Chico looks to employees to help balance budget
“The enemy here is the budget.”
That’s how Chico City Councilman Jim Walker responded to a report from city staff proposing wage reductions and other measures to balance an increasingly bloated budget deficit, a figure that has climbed to a projected $6.7 million for the next two fiscal years.
Jennifer Hennessy, the city’s finance director, was the bearer of that news during the council’s regular meeting Tuesday evening (May 18). It followed news that citywide expenditures for the third quarter are actually falling below budget targets.
Among the measures in a plan to fix the shortfall is the permanent elimination of 19 currently vacant staff positions from the budget. The proposal also calls for overtime reductions for the police and fire departments. And then there are the eight bargaining units, all of which will be asked to take across-the-board 5 percent pay reductions starting the first of the year.
City Manager David Burkland said discussions with representatives of those units likely will begin this week and that the council could see a final proposal sometime in September. (Contracts of seven of the eight bargaining units end Jan. 1.)
This is just the latest round of cost-cutting measures for the cash-strapped city. Last month, the council approved an early-retirement program that would provide employees with an additional two years of service credit. The city’s 34 targeted positions would have resulted in a cost savings of about $3.8 million annually, but only 12 people thus far have agreed to the “golden handshake.”
Curiously, city employees wouldn’t go for another cost-saving strategy that would save the city more than $800,000 over the next two years. Hennessy reported that employees narrowly voted down a proposal to switch from Blue Shield to another health-care provider with more reasonable rates. Blue Shield is slated to raise its premiums by more than 40 percent.
City Councilman Scott Gruendl appeared most perplexed by that revelation.
“I guess I’m just having difficulty knowing people would vote on something, knowing ultimately it will cost them more,” he said. “I’m stunned.”
Hennessy acknowledged the outcome of that vote further burdens the city. She noted that the measures the city is looking for approval on are designed to be permanent. The budget-reduction plan calls for the city to reduce its share of health-insurance commitment for employees from 75 percent to 60 percent. A negotiation deadline will be Sept. 31. If an agreement isn’t reached, the city will implement its “last, best and final offer” for a period of one year, she said.
By the end of the discussion, each of the council members appeared to be on the same page.
“We are faced with increasingly challenging times and this is going to be difficult—difficult for everyone on the city team,” summed up Councilman Larry Wahl.
Earlier in the nearly four-hour-long meeting, the panel took a crack at another controversial item during a public hearing on whether to approve a development agreement for a proposed apartment complex.
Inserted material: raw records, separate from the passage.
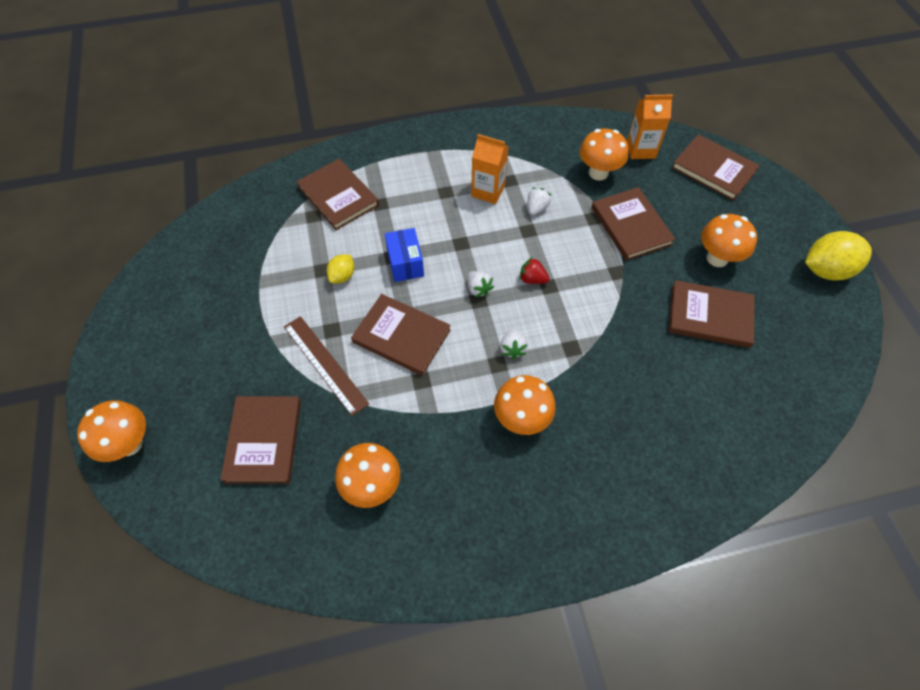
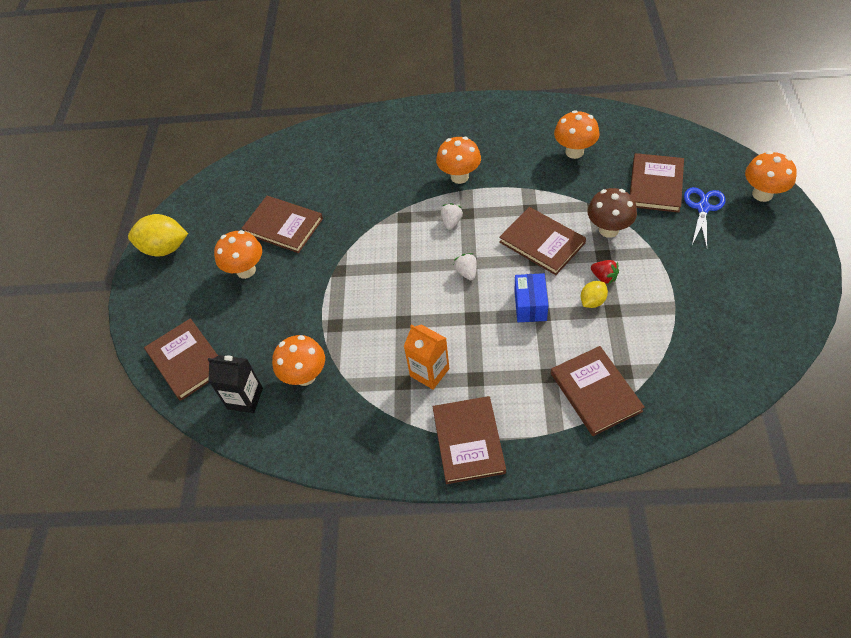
camera: 160 degrees left, 5 degrees down
brown ruler [284,316,369,416] -> brown mushroom [588,188,637,238]
red strawberry [520,257,550,284] -> red strawberry moved to [591,260,619,285]
white strawberry [528,187,551,215] -> none
brown book [591,187,676,261] -> brown book moved to [433,396,506,484]
orange carton [627,94,673,159] -> black carton [208,355,263,413]
none -> blue scissors [684,187,725,248]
It was actually a re-approval for the Bidwell Park Apartments project, which council members gave thumbs up to back in 2008.
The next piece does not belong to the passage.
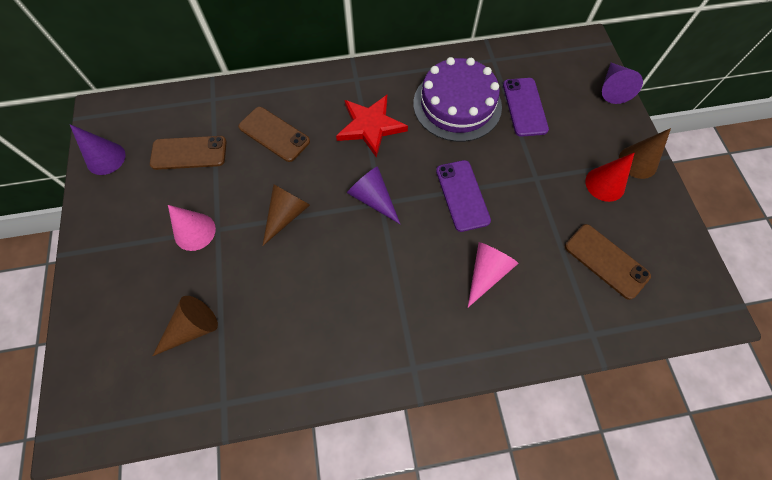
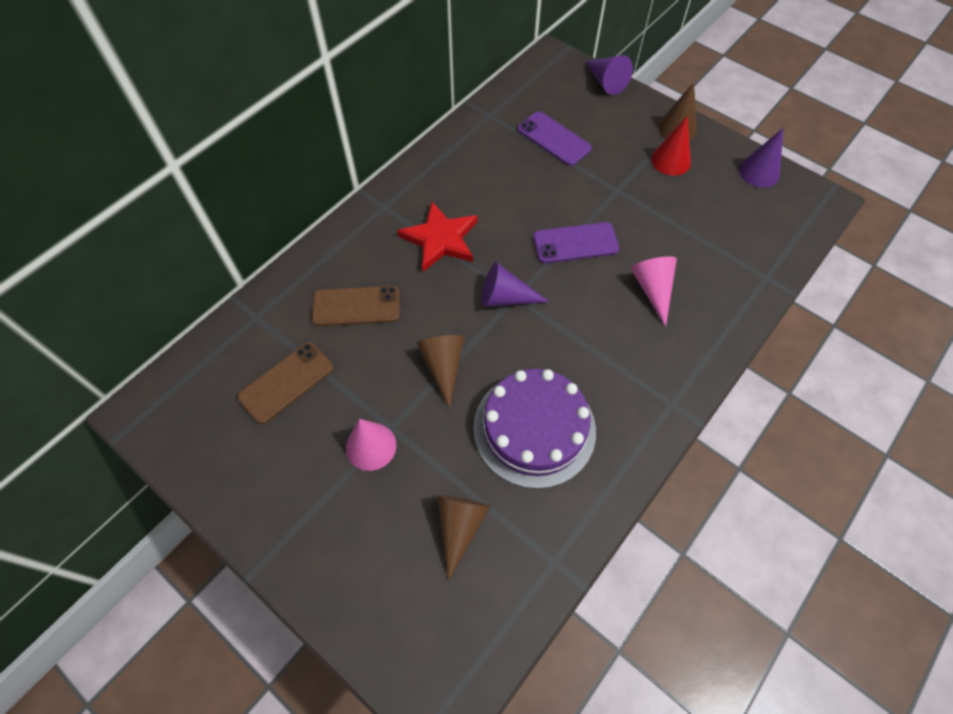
camera: 40 degrees left, 5 degrees down
purple cone [70,124,126,175] -> purple cone moved to [739,128,784,188]
purple cake [413,57,502,142] -> purple cake moved to [473,369,596,489]
purple phone [436,160,491,232] -> purple phone turned 45 degrees counterclockwise [533,222,619,263]
brown phone [565,224,651,300] -> none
The planned development came back to the council level because its approval expired in December. And that reopened a can of worms.
Bidwell Park Apartments comprises 38 units of affordable housing replacing the A&A Pear Grove Mobile Home Park, a blighted pocket situated west of Highway 99 between Eighth and Ninth streets. The developer of the $8 million project is Stone Building Corp. out of Southern California, although local financial planner Randall Stone, whose brother is president of the company, is one of the project proponents.
One of the other sticking points for the project was the request of the council—in its role as the redevelopment agency—to lend the developer $400,000. This is in addition to the $2.6 million the RDA allotted in 2007. The additional money, explained city staff, would increase the chances of the project’s earning federal tax credits needed to complete it. Getting such funding is highly competitive; the Chico area goes up against Sacramento and other growing regions.
Reactions from the public were mixed. Evan LeVang, director of the Chico-based Independent Living Center of Northern California, championed the project as a great benefit to the community, and the disabled in particular. Chico resident Bob Kromer had multiple concerns about the location of the project, which he noted is far from pedestrian friendly. Others complained that the three-story development is a bad fit with the neighborhood.
Kromer, who is a current candidate for the City Council, also wondered whether the city could strike a better deal, suggesting the project warrants further review. His concerns were echoed by Wahl, who noted that the cost per unit at $211,000 is close to the cost of Chico’s median single-family home price ($235,000).
“We should never, never overpay to reduce blight with taxpayer money,” he said.
Gruendl noted, however, that the builder will be providing housing at a significantly reduced rate for a term of 55 years while simultaneously repaying the RDA loan. In other words, the project is not comparable to the open market.
Wahl cast the lone dissenting votes when it came to approving the project and the additional RDA funding.